Yet this morning, deep in some recurring dream reconstituting an old commute and the reasons whyfor, at not, it might be argued, an unreasonable hour for someone departing the docks for an adventure, but arguably still a bit early for someone who has no call to wake up let alone get out of bed for a walk along some deserted slipway, I received the following headline-worthy news item of personal note from an old friend who I might add has I think never before texted me any message whatsoever and who indeed calls less frequently than my poor mother used to:

“We are on our way
to Texas. I am
enjoying the book
you sent: Three
Men in a Boat.
Thanks.”

8:20 AM

I picked up the phone, read said message with interest, got out of bed, made some coffee, bringing a cup to Susan and taking mine out for a yard walkabout where I decided I really should cut at least the back grass today, came back in for a second cup, and sat down to put up this post, thinking, I hope he’s not texting while driving.
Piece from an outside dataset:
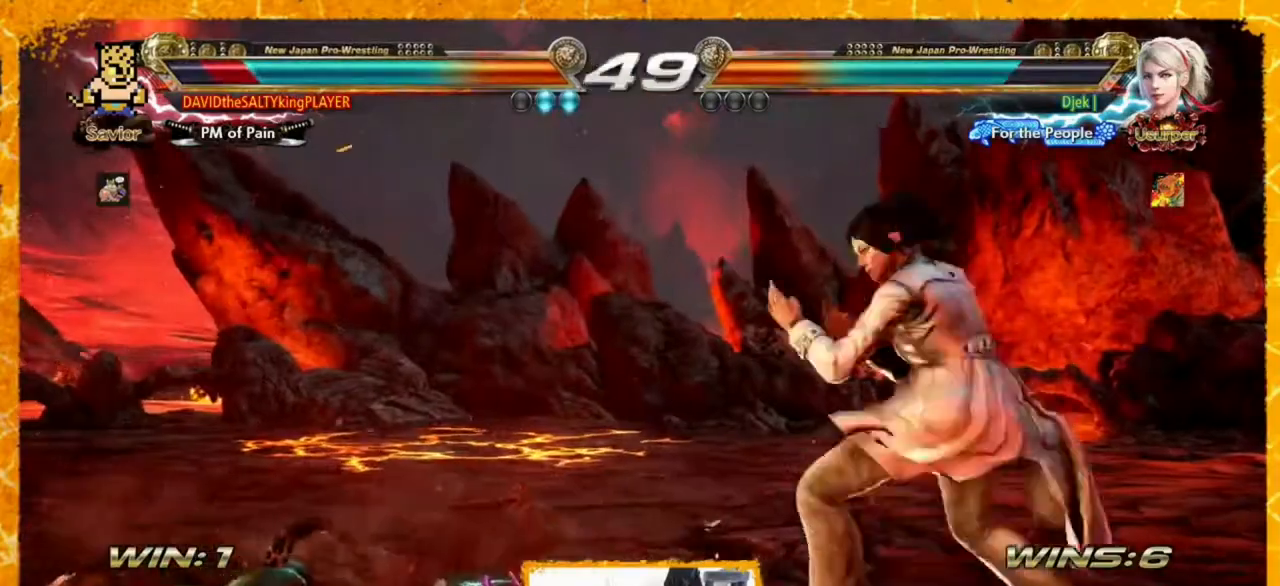
{"buttons": ["DPAD_LEFT"], "events": [[120, "SQUARE", "up"]]}
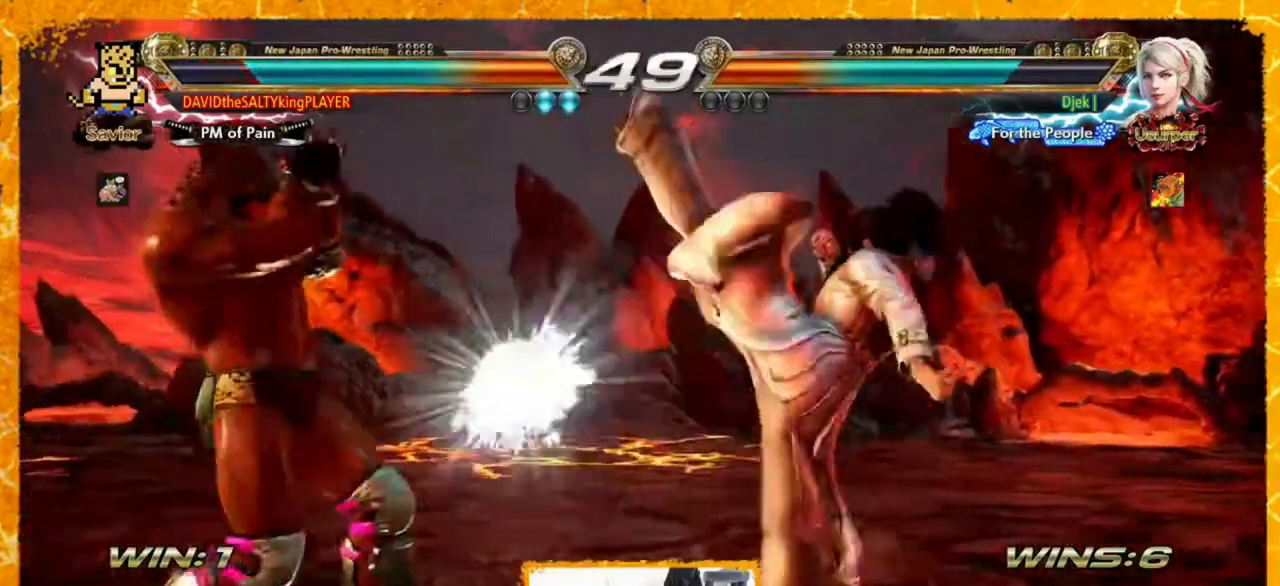
{"buttons": [], "events": [[160, "DPAD_LEFT", "up"], [280, "SQUARE", "down"], [360, "SQUARE", "up"], [360, "TRIANGLE", "down"], [520, "TRIANGLE", "up"]]}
I hesitate however to discourage text messages from, say, a reststop. I remember Kerouac’s general advice not to use the phone, because, he argued, people are never ready to talk, and he advised using poetry instead. And, indeed, “We are on our way” is a perfect poem written evermuch in the Kerouac style.

Of Friendship

“Those friends thou hast, and their adoption tried, Grapple them to thy soul with hoops of steel,” the bumbling Lord Polonius in Shakespeare’s play “Hamlet” tells his son Laertes in a rant of advice often repeated since as sage and sound. But who wants to be grappled with a metal belt? Neither is friendship a luxury cruise liner where one might go shopping for a friend. A rowboat, maybe, lost on some stormy night on some stormy sea in some stormy argument, a crew of two with only one oar. A lack of friends may be associated with loneliness, and one is often never so lonely as when part of a crowd in which one can find no partner. Acquaintances and neighbors are often confused with friends when they are not. Likewise, parents, children, and siblings, when impressed as friends are often the first to jump ship. A friend at court can hardly be trusted, neither is one’s cohort a circle of friends. A friend in need is not free. To simply like is not necessarily to befriend. What is the focus point of a circle of friends? One’s spouse must not be mistaken for one’s friend, nor one’s friend mistaken for one’s spouse. Friendship is not a vessel, unless it is a ship of fools.

Home-word Bound #1

Social distancing guidelines now include no more than 10 people gathered together in one place, and, anyway, to stay home. I grew up one of ten kids. The doors and windows to our house were never locked. I never even had a key to the place. And friends and friends of friends roamed freely across the threshold, in and out. A restriction of no more than 10 at any one time might have come as a welcome rule for my parents – but they rarely objected to visitors.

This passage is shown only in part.